INSTRUCTIONS FOR THE TASK :: Rewrite part of the discussion thread, starting at the words that contain "Some have expanded" and stopping after "had mens rea?", with "state of mind" changed to "mental state" throughout.

----- PAGE EXCERPT

Some have expanded the MPC classification to include a fifth state of mind: "strict liability." Strict liability crimes do not require a guilty state of mind.


> Was it alleged that judyrecords had mens rea?

Not as far as I know. That's my point. They did not intend to illegally publish records, which makes it very different from weev's case.


What does "shouldn't have access to" mean? The web server has a permissions system that determines what access level to grant in response to any request. If you are granted access to a valid request then what other interpretation can there be apart from the server decided you "should have" access?


I remember an old HN comment about this, but can’t find it right now. It went something like this (but obviously worded far more eloquently):

Hackers love to think that they’re captain Kirk outsmarting the computer, but real life isn’t Star Trek and judges are very much humans and don’t look kindly on such stunts.

A reasonable person would know that you aren’t authorized to dump AT&Ts customer database by incrementing an integer on their site.


A reasonable person wouldn't build a house with no walls to store their secrets in, and then put the house in a public place and give access to the public.

Or I guess I can just start up a website at "youre-unauthorized.com", so a every reasonable person is duly noticed that they aren't authorized to see it, put my secrets there, set the web server to allow access to all requests everywhere, and then file a criminal complaint on everyone who accesses my secrets that I put out in public.

A reasonable person knows intuitively that only crime committed was that of embarrassing the rich and/or well connected.


> A reasonable person wouldn't build a house with no walls to store their secrets in, and then put the house in a public place and give access to the public.

That's obviously true under some formulations, but it doesn't matter, because they won't be on trial. The person who performed the unauthorized access will be.

> A reasonable person knows intuitively that only crime committed was that of embarrassing the rich and/or well connected.

I consider myself a reasonable person and I'm perfectly happy to have unauthorized access punishable under the law. I value the fact that society takes an onion-like approach to information security. There are incentives for private organizations to secure data, but when they fail to, the risk of criminal sanctions probably prevent some breaches that would otherwise occur. I also do not value the ability to look at computer systems on an unauthorized basis -- i.e. I do not think it brings any value to society -- so by my lights, I lose nothing by it being illegal.


> I also do not value the ability to look at computer systems on an unauthorized basis -- i.e. I do not think it brings any value to society -- so by my lights, I lose nothing by it being illegal.

Not only that, but despite what views borderline-ASD hackers might hold, courts do make decisions about vague things like “intent” on a daily basis.


> A reasonable person wouldn't build a house with no walls to store their secrets in, and then put the house in a public place and give access to the public.

A reasonable person might fail to properly lock their door. Try that defense in front of a judge, odds are you’ll end up in prison.


Does a reasonable person still have an expectation of privacy if not only does he leave the door open, he sits by while a supposed intruder walks in and out not once, not twice, but one hundred thousand times (in addition to unknown numbers of other intruders multiplied by unknown numbers of more times)? Not only was the organization so derelict in their affairs that they failed to protect sensitive customer data, they didn't even notice the "crime" had taken place (a hundred thousand times), and in fact, would never have noticed, and would prefer not to have noticed, had they not been forced by the threat of public disclosure.

----------
----- DATA EXTRACT

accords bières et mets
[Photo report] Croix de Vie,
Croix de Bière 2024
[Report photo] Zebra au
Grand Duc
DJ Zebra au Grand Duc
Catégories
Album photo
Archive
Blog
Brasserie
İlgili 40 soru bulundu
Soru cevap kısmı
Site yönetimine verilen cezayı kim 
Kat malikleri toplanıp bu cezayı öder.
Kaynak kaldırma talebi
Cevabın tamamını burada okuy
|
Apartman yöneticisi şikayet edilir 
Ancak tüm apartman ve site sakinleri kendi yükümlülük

----------
----- DATA EXTRACT

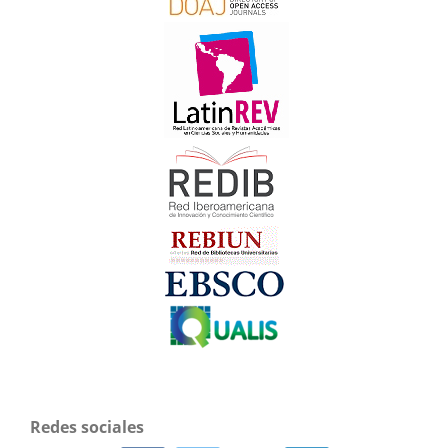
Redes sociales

----------

TASK ANSWER ::
Some have expanded the MPC classification to include a fifth mental state: "strict liability." Strict liability crimes do not require a guilty mental state.


> Was it alleged that judyrecords had mens rea?